Revision history for this message
Shantanu Jain (hauntsaninja) wrote :

> different tunable values
With the good libc (libc6-dev==2.31-0ubuntu9.7):
I can trigger a performance regression by explicitly setting the tunable threshold to `1024*1024*3/4`. If I explicitly set to `1024*1024*16*3/4` I once again have good perf.

> or other distros
With Ubuntu 22.04.1 LTS and libc6 2.35-0ubuntu3.1 I see the performance regression. It seems marginally better than 2.31-0ubuntu9.9, e.g. 2.9x worse perf instead of 3.2x.

With 22.10 devel and libc6 2.35-0ubuntu3, I see performance regression equal to that with 22.04.1.

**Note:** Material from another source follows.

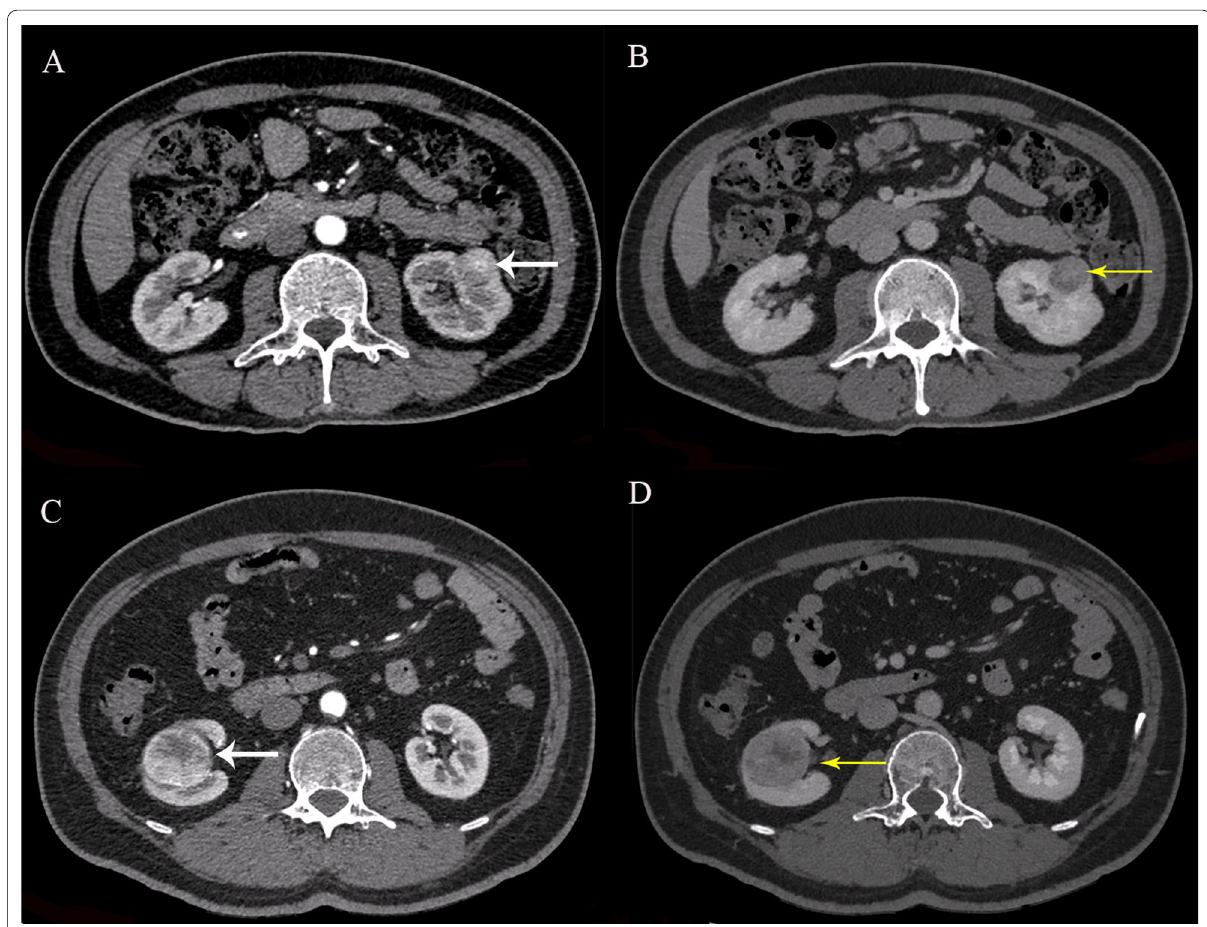
Fig. 5 Images showed that a 58-year-old man had clear cell carcinoma of the left kidney with a diameter of 23.9 mm ( A , B ). The CT value of the lesion in the corticomedullary phase image ( A ) was similar to that of normal renal cortical enhancement. The lesion was not significant in the corticomedullary phase but could be clearly displayed on 60-keV nephrographic phase VMIs (virtual mono-energetic images) ( B ). Images showed that a 47-year-old man had clear cell carcinoma of the right kidney with a size of 41.4 mm 35.0 mm ( C , D ). The lesion visibility was superior on × corticomedullary phase images ( C ) than on 60 keV VMIs ( D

With Debian bullseye and libc6 2.31-13+deb11u3, I see the performance regression.

> double-check whether that patch is responsible
Unfortunately, I wasn't able to get glibc to make install :-( Ran into some scary looking "_dl_call_libc_early_init: Assertion `sym != NULL' failed!" errors. Let me know if you have advice on how to build glibc.

Revision history for this message
Launchpad Janitor (janitor) wrote :

[Expired for glibc (Ubuntu) because there has been no activity for 60 days.]